DESCRIPTION (provided by applicant): Human cytomegalovirus (HCMV) is the major viral cause of birth defects and affects the central nervous system. It is likely that gestational age an the stage of differentiation of the susceptible neural cells at the time of infection will determin the severity of the disease. A primary goal of this proposal is to determine mechanistically how HCMV infection disrupts the homeostasis of cells of the neural lineage, and impairs survival and differentiation. The focus is on glycolysis, induction of ROS, and autophagy. A second goal is to determine whether we can interfere with the viral manipulation of these pathways, and thus inhibit the viral infection and restore cell survival and appropriate differentiation. For these studies we will use human primitive neural stem cells (pNSCs) that have been derived from approved embryonic stem cells. Established protocols will be used to differentiate the pNSCs to neurons and astrocytes. Cells will be infected with HCMV at various stages during differentiation as well as after differentiation to neurons and astrocytes. In Aim 1, we will determine how oxidative stress and altered metabolism in infected cells of the neural lineage impairs survival and differentiation. Various strategies will be employed to counter the effects of reactive oxygen species (ROS) and redirect glucose metabolism through the pentose phosphate pathway to maintain an antioxidant environment. In Aim 2, we will elucidate the effects of viral infection on autophagy. We predict that analogous to the effects of the infection in fibroblasts, HCMV will inhibit autophagy and this will contribute to altered differentiation and cell death. Since the actve form of Vitamin D3 has been shown to induce autophagy and impair HIV replication, we will determine whether raising the levels of active vitamin D3 will inhibit HCMV infection and have a positive impact on the health of the cell. We expect that these studies will provide great insight into the effects of HCMV on cellular metabolism and neurogenesis and serve as a foundation for future therapeutic efforts in preventing the birth defects due to congenital HCMV. In addition, the results will provide important information regarding how disseminated HCMV infection in immunosuppressed individuals might affect the function and differentiation of transplanted allogeneic neural stem cells, a serious potential problem that has received little attention thus far.
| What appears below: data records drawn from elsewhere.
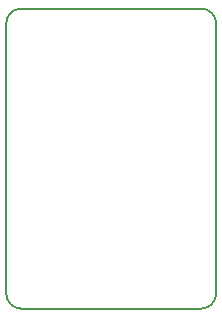
<source format=gbr>
G04 #@! TF.GenerationSoftware,KiCad,Pcbnew,(5.0-dev-4060-g28f1209ce)*
G04 #@! TF.CreationDate,2018-03-26T23:05:16+02:00*
G04 #@! TF.ProjectId,adafruit-smt-breakout-20-pin-SOICa-and-TSSOP,61646166727569742D736D742D627265,rev?*
G04 #@! TF.SameCoordinates,PX84416c0PY70ea400*
G04 #@! TF.FileFunction,Profile,NP*
%FSLAX46Y46*%
G04 Gerber Fmt 4.6, Leading zero omitted, Abs format (unit mm)*
G04 Created by KiCad (PCBNEW (5.0-dev-4060-g28f1209ce)) date Mon Mar 26 23:05:16 2018*
%MOMM*%
%LPD*%
G01*
G04 APERTURE LIST*
%ADD10C,0.150000*%
G04 APERTURE END LIST*
D10*
X931100Y1966400D02*
X931100Y24826400D01*
X2201100Y26096400D02*
G75*
G03X931100Y24826400I0J-1270000D01*
G01*
X2201100Y26096400D02*
X17441100Y26096400D01*
X18711100Y24826400D02*
G75*
G03X17441100Y26096400I-1270000J0D01*
G01*
X18711100Y24826400D02*
X18711100Y1966400D01*
X17441100Y696400D02*
G75*
G03X18711100Y1966400I0J1270000D01*
G01*
X17441100Y696400D02*
X2201100Y696400D01*
X931100Y1966400D02*
G75*
G03X2201100Y696400I1270000J0D01*
G01*
M02*

</source>
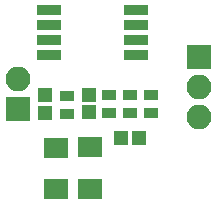
<source format=gbr>
G04 #@! TF.FileFunction,Soldermask,Top*
%FSLAX46Y46*%
G04 Gerber Fmt 4.6, Leading zero omitted, Abs format (unit mm)*
G04 Created by KiCad (PCBNEW 4.0.7) date 07/15/18 12:38:24*
%MOMM*%
%LPD*%
G01*
G04 APERTURE LIST*
%ADD10C,0.100000*%
%ADD11R,1.150000X1.200000*%
%ADD12R,1.200000X1.150000*%
%ADD13R,2.100000X1.700000*%
%ADD14R,2.100000X2.100000*%
%ADD15O,2.100000X2.100000*%
%ADD16R,1.300000X0.900000*%
%ADD17R,2.150000X0.950000*%
G04 APERTURE END LIST*
D10*
D11*
X140086080Y-106661520D03*
X140086080Y-108161520D03*
X143764000Y-106620880D03*
X143764000Y-108120880D03*
D12*
X146506500Y-110279180D03*
X148006500Y-110279180D03*
D13*
X141036040Y-114612360D03*
X141036040Y-111112360D03*
X143860520Y-111071720D03*
X143860520Y-114571720D03*
D14*
X137744200Y-107820460D03*
D15*
X137744200Y-105280460D03*
D14*
X153116280Y-103418640D03*
D15*
X153116280Y-105958640D03*
X153116280Y-108498640D03*
D16*
X141955520Y-106742800D03*
X141955520Y-108242800D03*
X145450560Y-108161520D03*
X145450560Y-106661520D03*
X147259040Y-108181840D03*
X147259040Y-106681840D03*
X149067520Y-106661520D03*
X149067520Y-108161520D03*
D17*
X140394200Y-99441000D03*
X140394200Y-100711000D03*
X140394200Y-101981000D03*
X140394200Y-103251000D03*
X147794200Y-103251000D03*
X147794200Y-101981000D03*
X147794200Y-100711000D03*
X147794200Y-99441000D03*
M02*

</source>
描述（由申请人提供）：人类巨细胞病毒（HCMV）是导致出生缺陷的主要病毒原因，影响中枢神经系统。孕龄和感染时易感神经细胞的分化阶段可能决定疾病的严重程度。该提案的主要目标是从机制上确定 HCMV 感染如何破坏神经谱系细胞的稳态，并损害存活和分化。重点是糖酵解、ROS 诱导和自噬。第二个目标是确定我们是否可以干扰病毒对这些途径的操纵，从而抑制病毒感染并恢复细胞存活和适当的分化。在这些研究中，我们将使用源自批准的胚胎干细胞的人类原始神经干细胞 (pNSC)。已建立的方案将用于将 pNSC 区分为神经元和星形胶质细胞。细胞在分化过程中以及分化成神经元和星形胶质细胞后的各个阶段都会被HCMV感染。在目标 1 中，我们将确定神经谱系受感染细胞中的氧化应激和代谢改变如何损害存活和分化。将采用各种策略来对抗活性氧（ROS）的影响，并通过戊糖磷酸途径重新定向葡萄糖代谢，以维持抗氧化环境。在目标 2 中，我们将阐明病毒感染对自噬的影响。我们预测，与成纤维细胞感染的影响类似，HCMV 将抑制自噬，这将导致分化改变和细胞死亡。由于维生素 D3 的活性形式已被证明可以诱导自噬并损害 HIV 复制，因此我们将确定提高活性维生素 D3 的水平是否会抑制 HCMV 感染并对细胞的健康产生积极影响。我们期望这些研究能够深入了解 HCMV 对细胞代谢和神经发生的影响，并为未来预防先天性 HCMV 引起的出生缺陷的治疗工作奠定基础。此外， 结果将提供重要信息，说明免疫抑制个体中的播散性 HCMV 感染如何影响移植的同种异体神经干细胞的功能和分化，这是一个迄今为止很少受到关注的严重潜在问题。